== Written exercise ==
Extract every line in the data below that contains the string "typed". Case counts, so a match must have the same capitalization.

== Source material ==
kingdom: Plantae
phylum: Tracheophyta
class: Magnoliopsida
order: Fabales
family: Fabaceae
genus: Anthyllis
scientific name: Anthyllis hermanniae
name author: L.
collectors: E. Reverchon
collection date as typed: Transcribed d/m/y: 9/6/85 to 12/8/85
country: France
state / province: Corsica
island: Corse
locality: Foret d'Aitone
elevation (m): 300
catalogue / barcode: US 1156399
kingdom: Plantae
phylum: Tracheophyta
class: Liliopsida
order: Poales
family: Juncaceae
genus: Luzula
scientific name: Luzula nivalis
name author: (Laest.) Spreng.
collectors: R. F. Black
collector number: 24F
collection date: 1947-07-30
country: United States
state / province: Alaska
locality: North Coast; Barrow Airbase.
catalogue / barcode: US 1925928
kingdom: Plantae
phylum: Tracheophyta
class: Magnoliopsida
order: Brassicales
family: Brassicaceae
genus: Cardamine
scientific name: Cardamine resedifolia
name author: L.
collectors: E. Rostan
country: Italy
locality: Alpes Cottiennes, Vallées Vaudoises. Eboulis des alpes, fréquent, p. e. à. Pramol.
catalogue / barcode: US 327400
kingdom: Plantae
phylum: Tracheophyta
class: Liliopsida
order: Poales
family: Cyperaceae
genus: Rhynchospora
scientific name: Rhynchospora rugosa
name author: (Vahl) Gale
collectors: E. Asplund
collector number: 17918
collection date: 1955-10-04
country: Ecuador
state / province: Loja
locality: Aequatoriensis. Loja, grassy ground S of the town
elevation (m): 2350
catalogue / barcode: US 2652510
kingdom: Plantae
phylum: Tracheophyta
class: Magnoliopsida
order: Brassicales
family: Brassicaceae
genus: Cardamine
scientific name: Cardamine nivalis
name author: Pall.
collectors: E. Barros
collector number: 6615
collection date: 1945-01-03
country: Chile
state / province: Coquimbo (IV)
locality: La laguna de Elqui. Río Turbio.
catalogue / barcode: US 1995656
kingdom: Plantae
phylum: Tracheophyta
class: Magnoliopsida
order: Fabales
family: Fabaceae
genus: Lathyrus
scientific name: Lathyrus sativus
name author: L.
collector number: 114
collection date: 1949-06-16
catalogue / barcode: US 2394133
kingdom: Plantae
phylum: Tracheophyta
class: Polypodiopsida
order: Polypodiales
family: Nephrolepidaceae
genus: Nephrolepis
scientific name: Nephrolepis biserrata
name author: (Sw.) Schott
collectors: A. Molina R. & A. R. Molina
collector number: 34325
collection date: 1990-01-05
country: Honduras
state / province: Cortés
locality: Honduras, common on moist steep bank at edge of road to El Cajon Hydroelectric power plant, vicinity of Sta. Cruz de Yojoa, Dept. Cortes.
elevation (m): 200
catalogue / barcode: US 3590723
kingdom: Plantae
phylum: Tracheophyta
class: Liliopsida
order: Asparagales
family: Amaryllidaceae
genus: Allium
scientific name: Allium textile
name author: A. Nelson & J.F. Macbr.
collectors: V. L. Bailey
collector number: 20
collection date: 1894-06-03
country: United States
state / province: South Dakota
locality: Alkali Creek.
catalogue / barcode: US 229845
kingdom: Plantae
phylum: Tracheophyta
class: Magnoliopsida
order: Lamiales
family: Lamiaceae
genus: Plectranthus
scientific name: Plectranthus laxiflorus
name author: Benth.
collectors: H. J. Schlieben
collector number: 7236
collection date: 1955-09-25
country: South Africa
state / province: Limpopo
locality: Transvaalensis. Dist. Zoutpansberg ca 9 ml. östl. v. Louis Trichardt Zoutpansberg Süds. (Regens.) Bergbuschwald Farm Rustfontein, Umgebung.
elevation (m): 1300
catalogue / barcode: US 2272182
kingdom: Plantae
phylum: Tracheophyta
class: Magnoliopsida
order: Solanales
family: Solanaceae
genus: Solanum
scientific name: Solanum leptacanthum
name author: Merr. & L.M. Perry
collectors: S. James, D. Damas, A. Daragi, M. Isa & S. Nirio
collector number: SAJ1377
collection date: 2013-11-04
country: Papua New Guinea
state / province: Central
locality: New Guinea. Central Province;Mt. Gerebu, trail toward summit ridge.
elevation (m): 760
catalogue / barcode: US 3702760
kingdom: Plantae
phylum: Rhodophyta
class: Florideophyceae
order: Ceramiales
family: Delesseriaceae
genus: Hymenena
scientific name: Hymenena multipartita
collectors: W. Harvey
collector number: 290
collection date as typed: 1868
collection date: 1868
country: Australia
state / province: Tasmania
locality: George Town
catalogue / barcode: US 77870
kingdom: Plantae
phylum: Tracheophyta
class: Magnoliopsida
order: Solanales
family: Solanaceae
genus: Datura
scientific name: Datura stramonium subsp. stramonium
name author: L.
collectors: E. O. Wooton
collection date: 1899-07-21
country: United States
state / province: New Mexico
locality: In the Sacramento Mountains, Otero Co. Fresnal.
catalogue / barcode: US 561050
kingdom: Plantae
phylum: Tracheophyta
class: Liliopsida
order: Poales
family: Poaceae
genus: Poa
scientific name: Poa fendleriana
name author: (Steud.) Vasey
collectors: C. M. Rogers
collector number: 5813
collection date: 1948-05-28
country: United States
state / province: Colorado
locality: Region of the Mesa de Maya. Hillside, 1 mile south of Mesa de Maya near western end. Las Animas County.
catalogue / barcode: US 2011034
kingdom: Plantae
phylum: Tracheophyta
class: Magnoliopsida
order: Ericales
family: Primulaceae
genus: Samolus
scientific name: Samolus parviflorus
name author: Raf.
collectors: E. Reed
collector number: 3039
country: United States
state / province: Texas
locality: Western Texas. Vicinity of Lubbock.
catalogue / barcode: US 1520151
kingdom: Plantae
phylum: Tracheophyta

== Correct response ==
collection date as typed: Transcribed d/m/y: 9/6/85 to 12/8/85
collection date as typed: 1868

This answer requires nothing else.